*** Opening INPUT MATERIAL ***
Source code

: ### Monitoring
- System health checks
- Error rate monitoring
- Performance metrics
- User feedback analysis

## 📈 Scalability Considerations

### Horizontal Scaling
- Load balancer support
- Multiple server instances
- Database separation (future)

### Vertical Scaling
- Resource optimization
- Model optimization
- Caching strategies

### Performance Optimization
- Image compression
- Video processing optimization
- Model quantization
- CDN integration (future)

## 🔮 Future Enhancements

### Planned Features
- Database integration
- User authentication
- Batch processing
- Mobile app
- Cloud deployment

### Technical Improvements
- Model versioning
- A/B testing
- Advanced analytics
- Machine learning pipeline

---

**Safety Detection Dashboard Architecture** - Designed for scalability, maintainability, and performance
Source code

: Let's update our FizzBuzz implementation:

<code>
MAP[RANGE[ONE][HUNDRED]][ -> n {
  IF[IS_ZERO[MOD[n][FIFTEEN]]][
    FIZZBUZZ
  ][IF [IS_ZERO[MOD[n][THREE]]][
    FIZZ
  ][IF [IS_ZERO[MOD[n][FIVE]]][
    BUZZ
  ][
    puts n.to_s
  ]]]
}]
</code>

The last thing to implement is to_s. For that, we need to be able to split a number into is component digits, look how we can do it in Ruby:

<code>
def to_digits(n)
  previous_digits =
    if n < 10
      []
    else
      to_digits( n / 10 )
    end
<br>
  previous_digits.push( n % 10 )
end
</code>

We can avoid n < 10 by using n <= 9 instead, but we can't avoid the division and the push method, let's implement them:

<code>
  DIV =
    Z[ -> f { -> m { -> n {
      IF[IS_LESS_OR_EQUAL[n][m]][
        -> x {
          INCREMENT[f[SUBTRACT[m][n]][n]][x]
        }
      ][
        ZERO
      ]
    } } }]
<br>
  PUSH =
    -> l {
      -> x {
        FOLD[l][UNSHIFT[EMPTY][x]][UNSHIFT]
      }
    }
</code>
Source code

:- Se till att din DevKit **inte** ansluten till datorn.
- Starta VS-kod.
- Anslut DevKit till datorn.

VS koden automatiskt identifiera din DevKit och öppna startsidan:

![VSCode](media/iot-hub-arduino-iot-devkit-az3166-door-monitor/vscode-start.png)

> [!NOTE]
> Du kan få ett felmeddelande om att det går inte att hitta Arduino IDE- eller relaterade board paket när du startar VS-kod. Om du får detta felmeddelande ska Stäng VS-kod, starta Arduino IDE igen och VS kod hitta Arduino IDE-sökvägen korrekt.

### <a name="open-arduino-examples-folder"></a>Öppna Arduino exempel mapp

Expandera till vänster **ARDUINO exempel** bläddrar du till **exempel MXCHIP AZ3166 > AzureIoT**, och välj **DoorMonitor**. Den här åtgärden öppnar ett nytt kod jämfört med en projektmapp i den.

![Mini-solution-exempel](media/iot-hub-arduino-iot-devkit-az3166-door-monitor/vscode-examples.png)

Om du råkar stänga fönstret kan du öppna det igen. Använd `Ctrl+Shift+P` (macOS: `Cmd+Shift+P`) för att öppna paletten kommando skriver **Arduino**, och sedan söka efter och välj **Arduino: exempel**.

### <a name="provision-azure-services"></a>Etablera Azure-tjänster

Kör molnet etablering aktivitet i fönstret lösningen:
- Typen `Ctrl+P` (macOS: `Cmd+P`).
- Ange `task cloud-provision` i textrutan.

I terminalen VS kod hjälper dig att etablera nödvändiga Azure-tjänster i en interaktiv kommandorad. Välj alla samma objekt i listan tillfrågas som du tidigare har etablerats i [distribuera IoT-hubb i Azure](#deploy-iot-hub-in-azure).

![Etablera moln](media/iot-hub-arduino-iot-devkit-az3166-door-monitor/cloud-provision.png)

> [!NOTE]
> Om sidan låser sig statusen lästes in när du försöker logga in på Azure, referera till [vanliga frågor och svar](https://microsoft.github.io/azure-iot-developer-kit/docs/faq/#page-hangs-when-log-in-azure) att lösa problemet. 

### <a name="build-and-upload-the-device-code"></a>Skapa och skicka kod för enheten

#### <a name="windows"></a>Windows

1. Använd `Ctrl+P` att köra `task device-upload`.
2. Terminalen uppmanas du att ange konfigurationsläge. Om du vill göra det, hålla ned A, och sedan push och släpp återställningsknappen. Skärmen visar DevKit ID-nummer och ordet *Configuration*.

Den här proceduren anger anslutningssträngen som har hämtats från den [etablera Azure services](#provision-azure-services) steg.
*** Closing INPUT MATERIAL ***
[TASK TO COMPLETE] Rewrite all of the material above, replacing every occurrence of "previous_digits" with "prior_digits" and leaving everything else unchanged.

[FINISHED EXERCISE]
Source code

: ### Monitoring
- System health checks
- Error rate monitoring
- Performance metrics
- User feedback analysis

## 📈 Scalability Considerations

### Horizontal Scaling
- Load balancer support
- Multiple server instances
- Database separation (future)

### Vertical Scaling
- Resource optimization
- Model optimization
- Caching strategies

### Performance Optimization
- Image compression
- Video processing optimization
- Model quantization
- CDN integration (future)

## 🔮 Future Enhancements

### Planned Features
- Database integration
- User authentication
- Batch processing
- Mobile app
- Cloud deployment

### Technical Improvements
- Model versioning
- A/B testing
- Advanced analytics
- Machine learning pipeline

---

**Safety Detection Dashboard Architecture** - Designed for scalability, maintainability, and performance
Source code

: Let's update our FizzBuzz implementation:

<code>
MAP[RANGE[ONE][HUNDRED]][ -> n {
  IF[IS_ZERO[MOD[n][FIFTEEN]]][
    FIZZBUZZ
  ][IF [IS_ZERO[MOD[n][THREE]]][
    FIZZ
  ][IF [IS_ZERO[MOD[n][FIVE]]][
    BUZZ
  ][
    puts n.to_s
  ]]]
}]
</code>

The last thing to implement is to_s. For that, we need to be able to split a number into is component digits, look how we can do it in Ruby:

<code>
def to_digits(n)
  prior_digits =
    if n < 10
      []
    else
      to_digits( n / 10 )
    end
<br>
  prior_digits.push( n % 10 )
end
</code>

We can avoid n < 10 by using n <= 9 instead, but we can't avoid the division and the push method, let's implement them:

<code>
  DIV =
    Z[ -> f { -> m { -> n {
      IF[IS_LESS_OR_EQUAL[n][m]][
        -> x {
          INCREMENT[f[SUBTRACT[m][n]][n]][x]
        }
      ][
        ZERO
      ]
    } } }]
<br>
  PUSH =
    -> l {
      -> x {
        FOLD[l][UNSHIFT[EMPTY][x]][UNSHIFT]
      }
    }
</code>
Source code

:- Se till att din DevKit **inte** ansluten till datorn.
- Starta VS-kod.
- Anslut DevKit till datorn.

VS koden automatiskt identifiera din DevKit och öppna startsidan:

![VSCode](media/iot-hub-arduino-iot-devkit-az3166-door-monitor/vscode-start.png)

> [!NOTE]
> Du kan få ett felmeddelande om att det går inte att hitta Arduino IDE- eller relaterade board paket när du startar VS-kod. Om du får detta felmeddelande ska Stäng VS-kod, starta Arduino IDE igen och VS kod hitta Arduino IDE-sökvägen korrekt.

### <a name="open-arduino-examples-folder"></a>Öppna Arduino exempel mapp

Expandera till vänster **ARDUINO exempel** bläddrar du till **exempel MXCHIP AZ3166 > AzureIoT**, och välj **DoorMonitor**. Den här åtgärden öppnar ett nytt kod jämfört med en projektmapp i den.

![Mini-solution-exempel](media/iot-hub-arduino-iot-devkit-az3166-door-monitor/vscode-examples.png)

Om du råkar stänga fönstret kan du öppna det igen. Använd `Ctrl+Shift+P` (macOS: `Cmd+Shift+P`) för att öppna paletten kommando skriver **Arduino**, och sedan söka efter och välj **Arduino: exempel**.

### <a name="provision-azure-services"></a>Etablera Azure-tjänster

Kör molnet etablering aktivitet i fönstret lösningen:
- Typen `Ctrl+P` (macOS: `Cmd+P`).
- Ange `task cloud-provision` i textrutan.

I terminalen VS kod hjälper dig att etablera nödvändiga Azure-tjänster i en interaktiv kommandorad. Välj alla samma objekt i listan tillfrågas som du tidigare har etablerats i [distribuera IoT-hubb i Azure](#deploy-iot-hub-in-azure).

![Etablera moln](media/iot-hub-arduino-iot-devkit-az3166-door-monitor/cloud-provision.png)

> [!NOTE]
> Om sidan låser sig statusen lästes in när du försöker logga in på Azure, referera till [vanliga frågor och svar](https://microsoft.github.io/azure-iot-developer-kit/docs/faq/#page-hangs-when-log-in-azure) att lösa problemet. 

### <a name="build-and-upload-the-device-code"></a>Skapa och skicka kod för enheten

#### <a name="windows"></a>Windows

1. Använd `Ctrl+P` att köra `task device-upload`.
2. Terminalen uppmanas du att ange konfigurationsläge. Om du vill göra det, hålla ned A, och sedan push och släpp återställningsknappen. Skärmen visar DevKit ID-nummer och ordet *Configuration*.

Den här proceduren anger anslutningssträngen som har hämtats från den [etablera Azure services](#provision-azure-services) steg.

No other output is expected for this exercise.